In Chapter 2, we study universal inference, a method proposed by~\citet{Wasserman16880} that can construct finite-sample level $\alpha$ tests with minimal regularity conditions. We identify three sources of the resulting loss of power in the normal case, as a trade-off to this great generality. We show that universal inference becomes catastrophically conservative as the number of nuisance parameters grows, and propose a correction factor to mitigate this conservativeness while maintaining finite-sample level $\alpha$ error control. We demonstrate the viability of the correction factor on the non-regular problem of testing for the number of components in a two-component Gaussian mixture model. We also study the $K$-fold variant of universal inference and caution against using certain splits that lead to degenerate statistics.

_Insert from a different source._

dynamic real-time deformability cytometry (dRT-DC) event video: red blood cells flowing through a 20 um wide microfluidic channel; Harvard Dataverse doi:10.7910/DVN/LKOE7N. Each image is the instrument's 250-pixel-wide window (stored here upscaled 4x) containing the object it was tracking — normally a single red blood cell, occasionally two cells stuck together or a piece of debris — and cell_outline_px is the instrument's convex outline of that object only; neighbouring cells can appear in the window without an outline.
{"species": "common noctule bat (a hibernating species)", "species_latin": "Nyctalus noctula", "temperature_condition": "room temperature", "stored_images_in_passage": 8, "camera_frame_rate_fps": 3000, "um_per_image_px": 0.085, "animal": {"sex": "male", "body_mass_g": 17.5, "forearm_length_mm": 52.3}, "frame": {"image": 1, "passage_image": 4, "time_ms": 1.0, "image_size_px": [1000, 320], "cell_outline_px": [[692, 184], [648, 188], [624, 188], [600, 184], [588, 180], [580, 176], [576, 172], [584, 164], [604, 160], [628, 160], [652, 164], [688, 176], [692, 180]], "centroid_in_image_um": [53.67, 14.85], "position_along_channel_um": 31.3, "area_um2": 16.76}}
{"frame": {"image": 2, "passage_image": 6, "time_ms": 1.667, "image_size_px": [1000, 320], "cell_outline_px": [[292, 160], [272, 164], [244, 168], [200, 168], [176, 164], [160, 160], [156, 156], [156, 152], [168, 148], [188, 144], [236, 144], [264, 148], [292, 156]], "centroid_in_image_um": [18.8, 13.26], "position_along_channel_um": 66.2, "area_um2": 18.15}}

In Chapter 3, we apply universal inference to construct model confidence sets with finite-sample coverage guarantees, which we dub universal model confidence sets (UMCS). We study the asymptotic properties of UMCS and establish its ability to include true and correct models and exclude wrong ones. We examine the application of the quasi-reverse information projection (qRIPR) to mitigate the conservativeness of UMCS, and study some cases where the application of qRIPR maintains the e-value property of the universal inference statistics, a property central to its error-controlling feature. We test the performance of UMCS to pick out signal covariates on a high-dimensional gene example.

In Chapter 4 we study discrete profiling, an extension of profile likelihood through the introduction of discrete nuisance parameters that index different functional forms modelling uncertainty. We extend the phenomenon of an observed bias in mis-specified normal linear models to a general one using asymptotic theory, and examine the ability of the discrete profiling algorithm to asymptotically detect mis-specified and slightly mis-specified models. We derive an expanded form for the discrete profile likelihood statistic and study its asymptotic properties under different cases of mis-specification. We corroborate our theory on the task of finding the best Student's $t$ density to model a normal density.

We conclude in Chapter 5 and discuss directions for future work.